UVA 10125 Sumsets

Sumsets

Time Limit: 1000ms

Memory Limit: 65536KB

This problem will be judged on PKU. Original ID: 2549
64-bit integer IO format: %lld      Java class name: Main

 

iven S, a set of integers, find the largest d such that a + b + c = d where a, b, c, and d are distinct elements of S.

 

Input

Several S, each consisting of a line containing an integer 1 <= n <= 1000 indicating the number of elements in S, followed by the elements of S, one per line. Each element of S is a distinct integer between -536870912 and +536870911 inclusive.
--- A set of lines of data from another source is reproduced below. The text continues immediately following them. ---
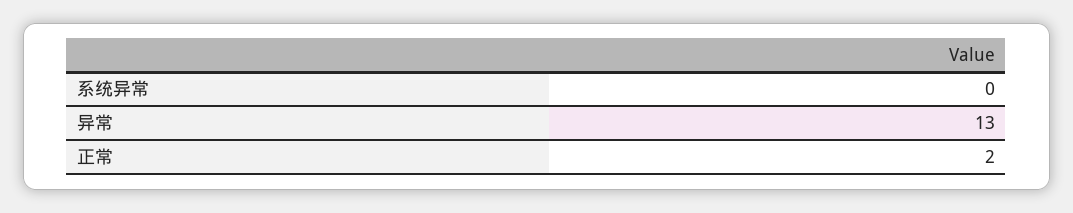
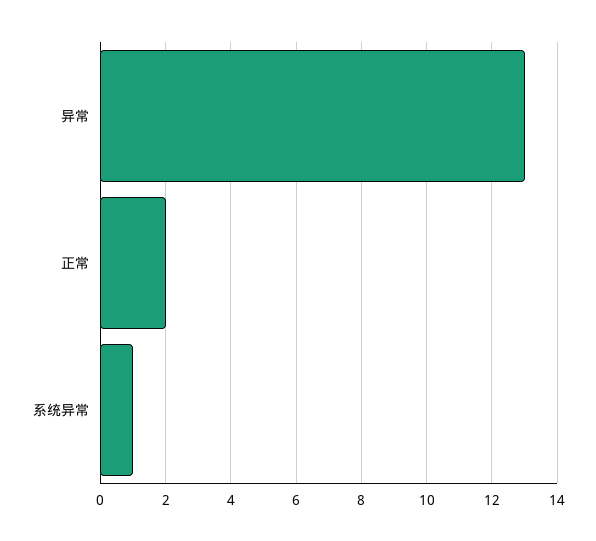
系统异常: 0 -> 1

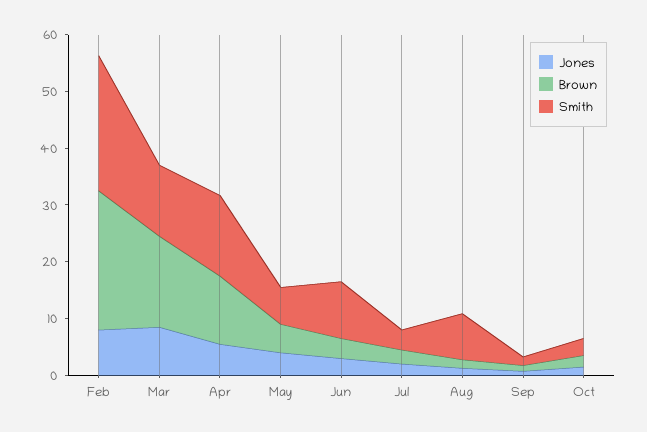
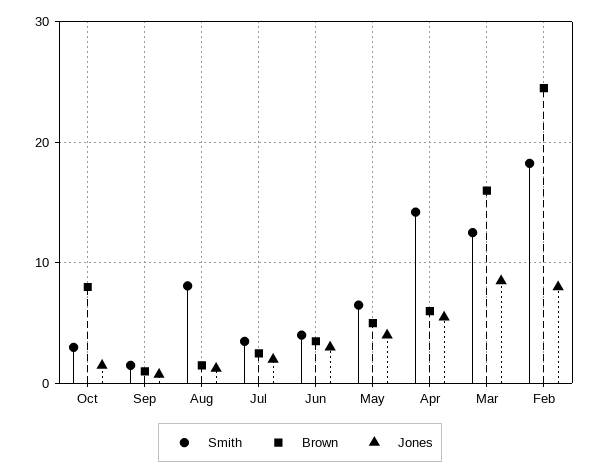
Smith, Feb: 24 -> 18
Brown, Apr: 12 -> 6
Smith, Jun: 10 -> 4
Brown, Oct: 2 -> 8

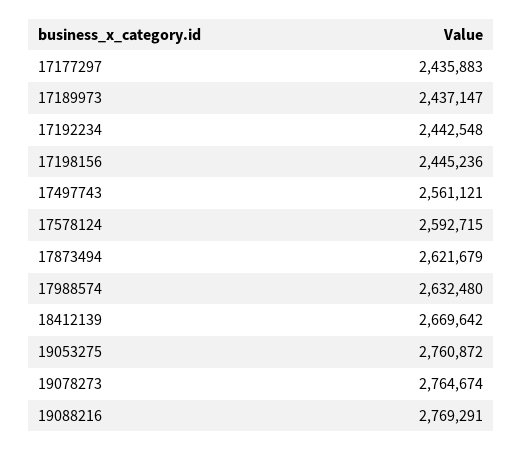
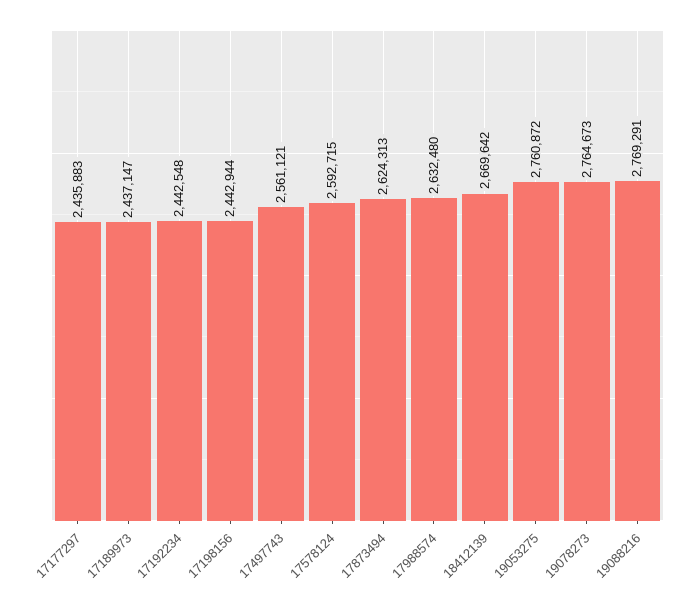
17198156: 2445236 -> 2442944
17873494: 2621679 -> 2624313
19078273: 2764674 -> 2764673

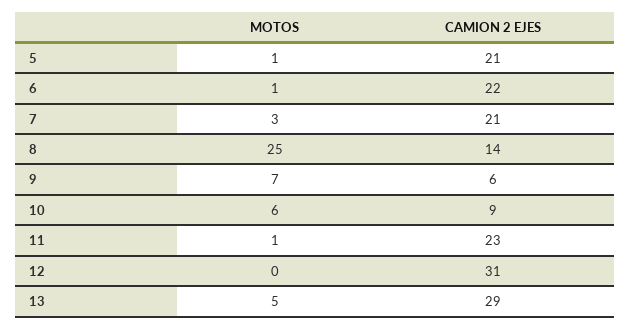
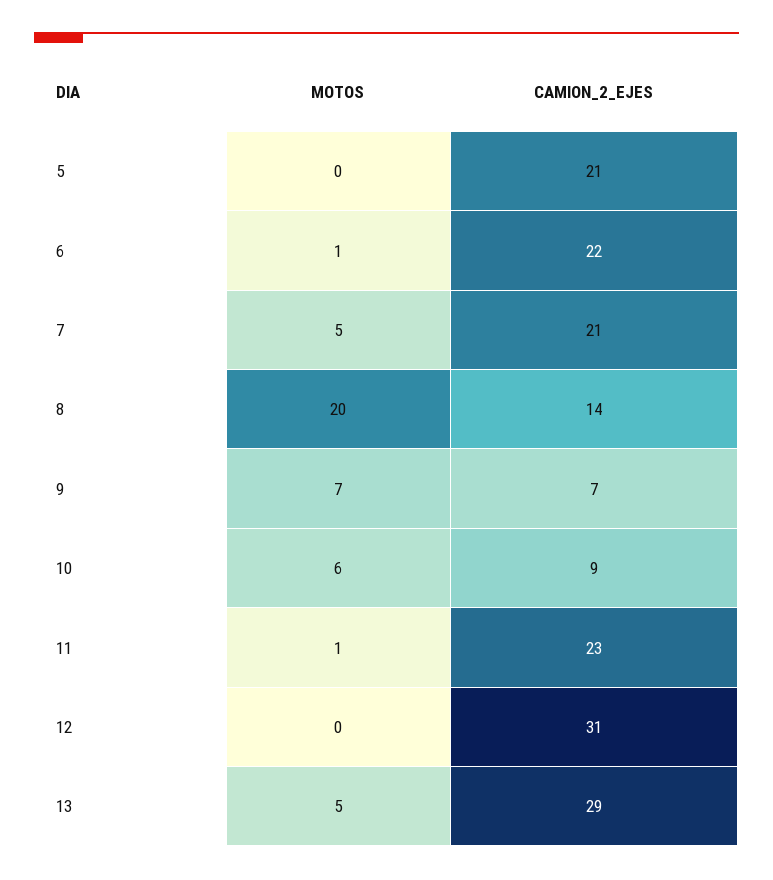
MOTOS, 5: 1 -> 0
MOTOS, 7: 3 -> 5
MOTOS, 8: 25 -> 20
CAMION 2 EJES, 9: 6 -> 7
The last line of input contains 0.

 

Output

For each S, a single line containing d, or a single line containing "no solution".

 

Sample Input

5
2 
3 
5 
7 
12
5
2 
16 
64 
256 
1024
0

Sample Output

12
no solution

Source

Waterloo local 2001.06.02

 

解题：二分好啦

 

#include <bits/stdc++.h>
using namespace std;
typedef long long LL;
struct Node {
    LL val;
    int x,y;
    Node(LL v,int a,int b):val(v),x(a),y(b) {}
    bool operator<(const Node &t) const {
        return val < t.val;
    }
    bool operator>(const Node &t) const {
        return val > t.val;
    }
    bool operator!=(const Node &t) const {
        return x != t.x && y != t.y && x != t.y && y != t.x;
    }
};
vector<Node>a,b;
LL d[1010];
int main() {
    ios::sync_with_stdio(false);
    int n;
    while(cin>>n && n) {
        for(int i = 0; i < n; ++i) cin>>d[i];
        a.clear();
        b.clear();
        for(int i = 0; i < n; ++i)
            for(int j = i + 1; j < n; ++j) {
                a.push_back(Node(d[i] + d[j],i,j));
                b.push_back(Node(d[i] - d[j],i,j));
                b.push_back(Node(d[j] - d[i],j,i));
            }
        sort(a.begin(),a.end());
        sort(b.begin(),b.end());
        LL ret;
        memset(&ret,0x80,sizeof(LL));
        for(auto it = a.begin(); it != a.end(); ++it){
            auto lvalue = lower_bound(b.begin(),b.end(),*it);
            auto rvalue = upper_bound(lvalue,b.end(),*it);
            for(;lvalue != rvalue; ++lvalue)
                if(*lvalue != *it)
                    ret = max(ret,it->val + d[lvalue->y]);
        }
        if (ret < -536870912)
            cout<<"no solution"<<endl;
        else cout<<ret<<endl;
    }
    return 0;
}
/*
5
2
3
5
7
12
*/